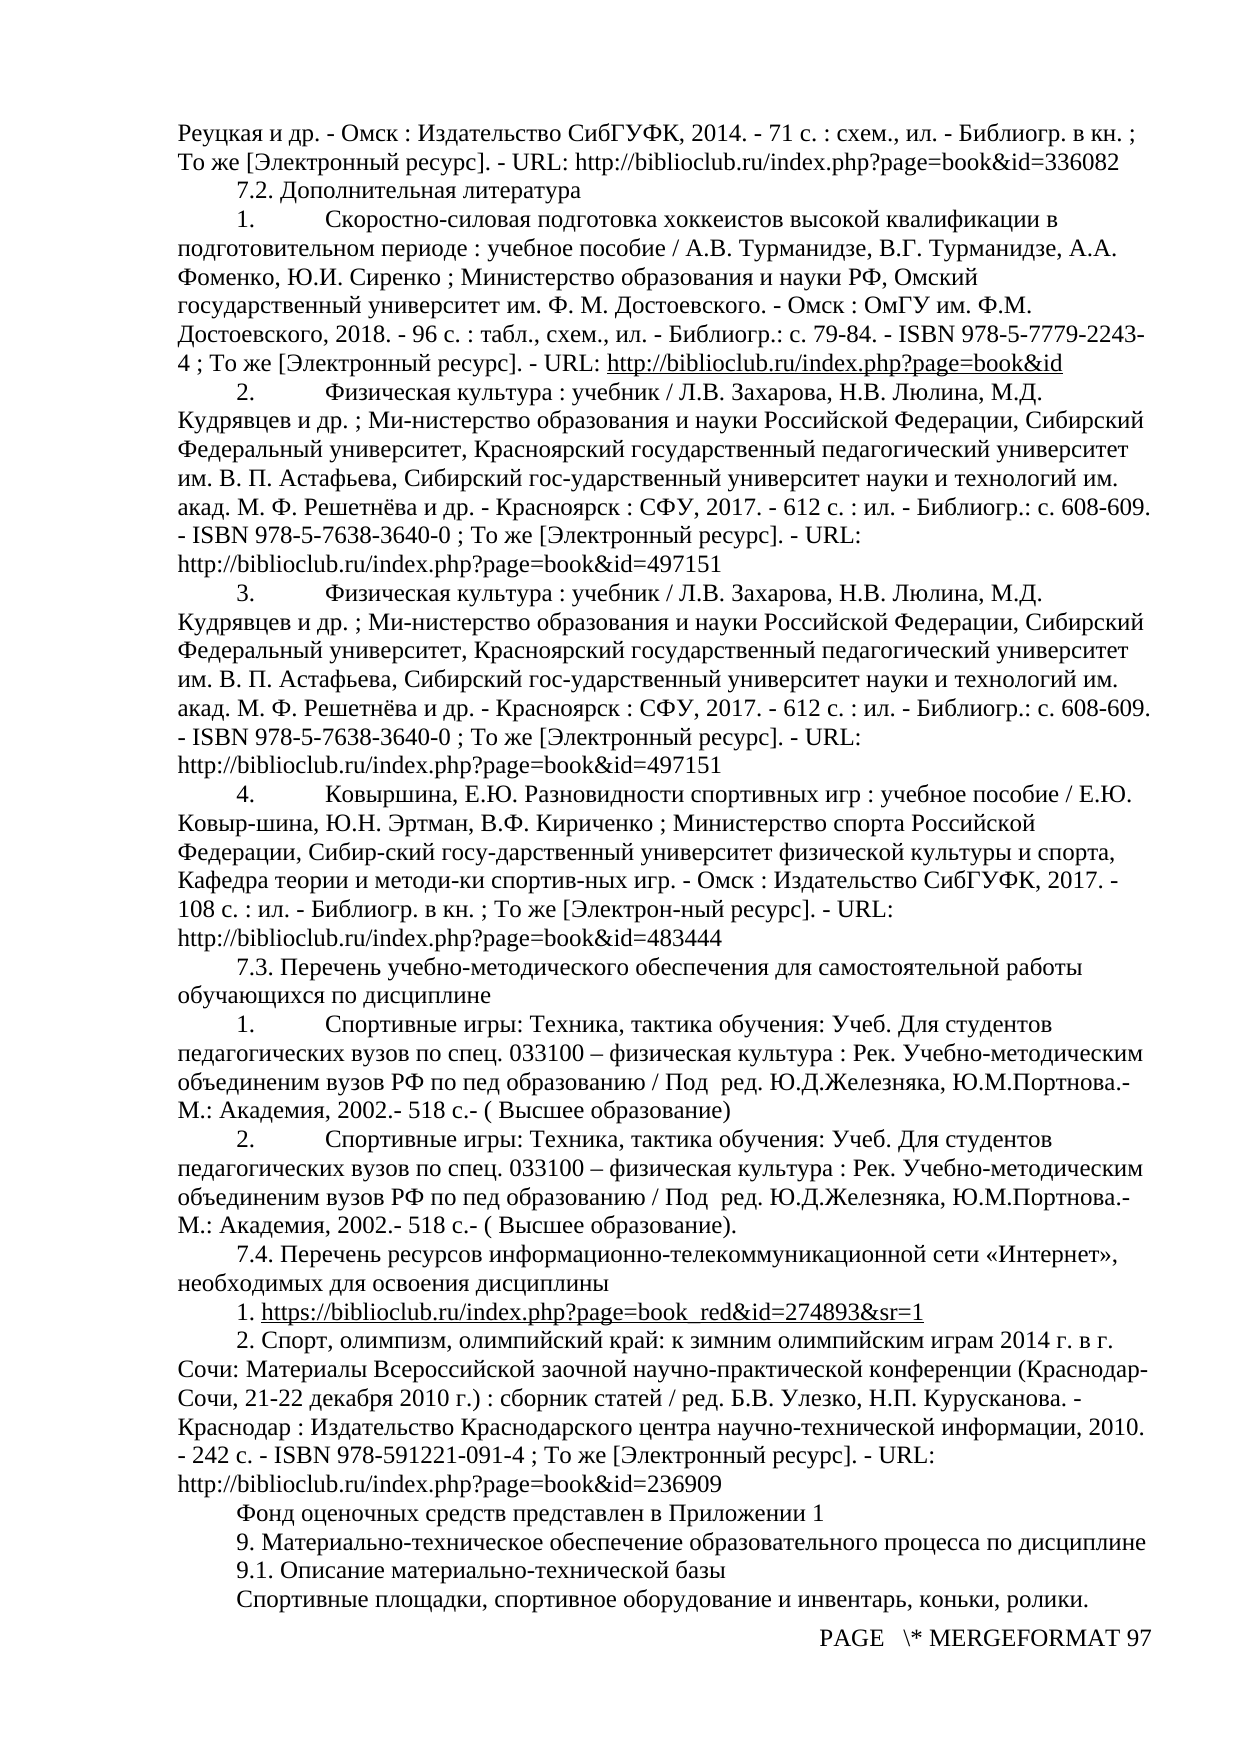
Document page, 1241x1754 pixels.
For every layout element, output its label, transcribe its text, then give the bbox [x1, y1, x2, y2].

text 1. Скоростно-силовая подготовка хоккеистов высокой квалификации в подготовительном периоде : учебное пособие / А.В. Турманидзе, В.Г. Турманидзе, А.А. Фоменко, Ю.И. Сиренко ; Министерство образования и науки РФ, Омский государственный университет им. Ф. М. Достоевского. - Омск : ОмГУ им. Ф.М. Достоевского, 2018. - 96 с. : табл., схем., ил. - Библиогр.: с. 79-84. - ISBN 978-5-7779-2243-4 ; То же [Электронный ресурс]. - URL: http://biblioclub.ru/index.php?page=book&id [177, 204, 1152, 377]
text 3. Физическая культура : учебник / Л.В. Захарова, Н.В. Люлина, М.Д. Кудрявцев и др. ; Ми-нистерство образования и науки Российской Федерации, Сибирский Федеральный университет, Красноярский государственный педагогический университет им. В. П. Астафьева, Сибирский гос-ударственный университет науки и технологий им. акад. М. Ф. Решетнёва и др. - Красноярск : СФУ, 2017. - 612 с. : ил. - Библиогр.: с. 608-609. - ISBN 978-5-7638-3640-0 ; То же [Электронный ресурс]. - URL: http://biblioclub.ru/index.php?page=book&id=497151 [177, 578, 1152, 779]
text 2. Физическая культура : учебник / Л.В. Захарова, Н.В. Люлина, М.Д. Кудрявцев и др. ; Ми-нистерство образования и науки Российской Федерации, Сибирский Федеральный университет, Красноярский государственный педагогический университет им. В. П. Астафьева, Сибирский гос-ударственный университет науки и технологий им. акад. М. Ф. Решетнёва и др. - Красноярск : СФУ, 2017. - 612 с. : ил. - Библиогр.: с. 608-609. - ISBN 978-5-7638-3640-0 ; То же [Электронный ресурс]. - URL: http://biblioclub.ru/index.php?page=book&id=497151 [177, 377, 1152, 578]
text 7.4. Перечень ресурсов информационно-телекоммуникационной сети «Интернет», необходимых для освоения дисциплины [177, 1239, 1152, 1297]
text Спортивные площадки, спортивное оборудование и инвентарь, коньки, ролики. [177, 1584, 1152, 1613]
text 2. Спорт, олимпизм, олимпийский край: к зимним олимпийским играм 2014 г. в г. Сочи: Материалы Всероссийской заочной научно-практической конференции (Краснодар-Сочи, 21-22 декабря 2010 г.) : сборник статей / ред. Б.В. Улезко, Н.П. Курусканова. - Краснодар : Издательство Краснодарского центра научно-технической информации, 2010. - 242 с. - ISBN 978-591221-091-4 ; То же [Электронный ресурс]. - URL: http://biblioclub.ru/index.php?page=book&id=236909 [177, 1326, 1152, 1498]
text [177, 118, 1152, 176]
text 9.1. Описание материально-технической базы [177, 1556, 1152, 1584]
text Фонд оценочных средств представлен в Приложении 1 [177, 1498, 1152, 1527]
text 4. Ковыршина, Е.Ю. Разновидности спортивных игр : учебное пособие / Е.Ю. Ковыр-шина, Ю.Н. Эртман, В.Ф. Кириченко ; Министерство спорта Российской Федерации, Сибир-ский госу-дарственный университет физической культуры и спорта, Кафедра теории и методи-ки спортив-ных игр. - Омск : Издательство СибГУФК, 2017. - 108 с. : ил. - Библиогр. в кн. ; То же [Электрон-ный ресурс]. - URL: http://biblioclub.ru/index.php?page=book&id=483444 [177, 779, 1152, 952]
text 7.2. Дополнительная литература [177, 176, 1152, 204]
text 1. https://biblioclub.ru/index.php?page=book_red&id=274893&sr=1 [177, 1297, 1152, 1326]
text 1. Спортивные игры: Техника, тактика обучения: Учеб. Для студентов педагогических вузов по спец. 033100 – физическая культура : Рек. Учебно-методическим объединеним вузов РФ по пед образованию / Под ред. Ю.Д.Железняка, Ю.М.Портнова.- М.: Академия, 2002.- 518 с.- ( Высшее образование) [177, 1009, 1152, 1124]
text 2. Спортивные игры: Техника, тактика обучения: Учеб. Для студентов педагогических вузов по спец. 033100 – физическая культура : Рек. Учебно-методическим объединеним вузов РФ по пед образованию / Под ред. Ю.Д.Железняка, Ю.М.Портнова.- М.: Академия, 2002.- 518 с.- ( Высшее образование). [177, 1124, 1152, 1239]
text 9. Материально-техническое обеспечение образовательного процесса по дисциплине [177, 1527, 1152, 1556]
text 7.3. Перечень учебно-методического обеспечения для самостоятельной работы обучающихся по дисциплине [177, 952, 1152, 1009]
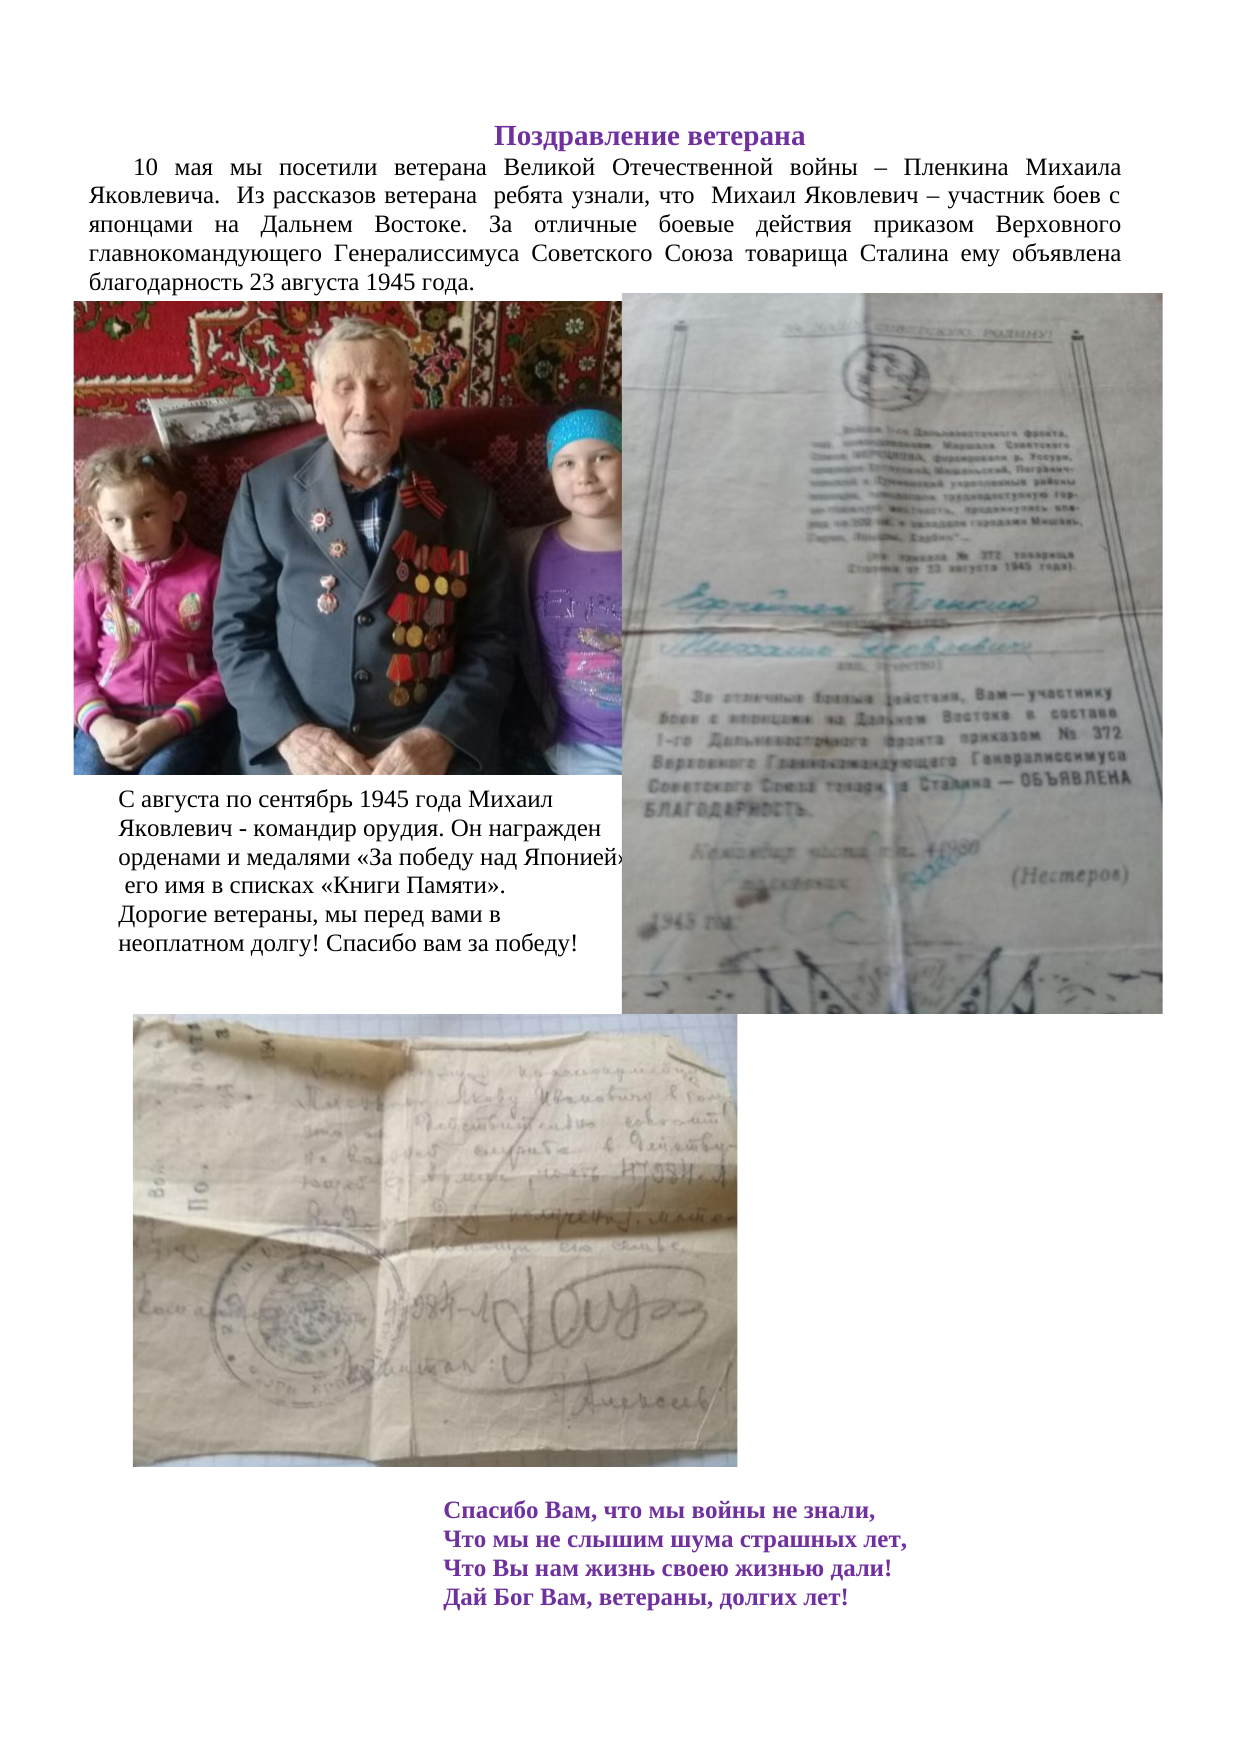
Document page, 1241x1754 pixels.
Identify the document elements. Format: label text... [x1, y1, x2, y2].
-------------------------
Directions for this task: What is needed is the number of lines in the records that contain the string "Перечень", stated with nothing else.

Response area: 2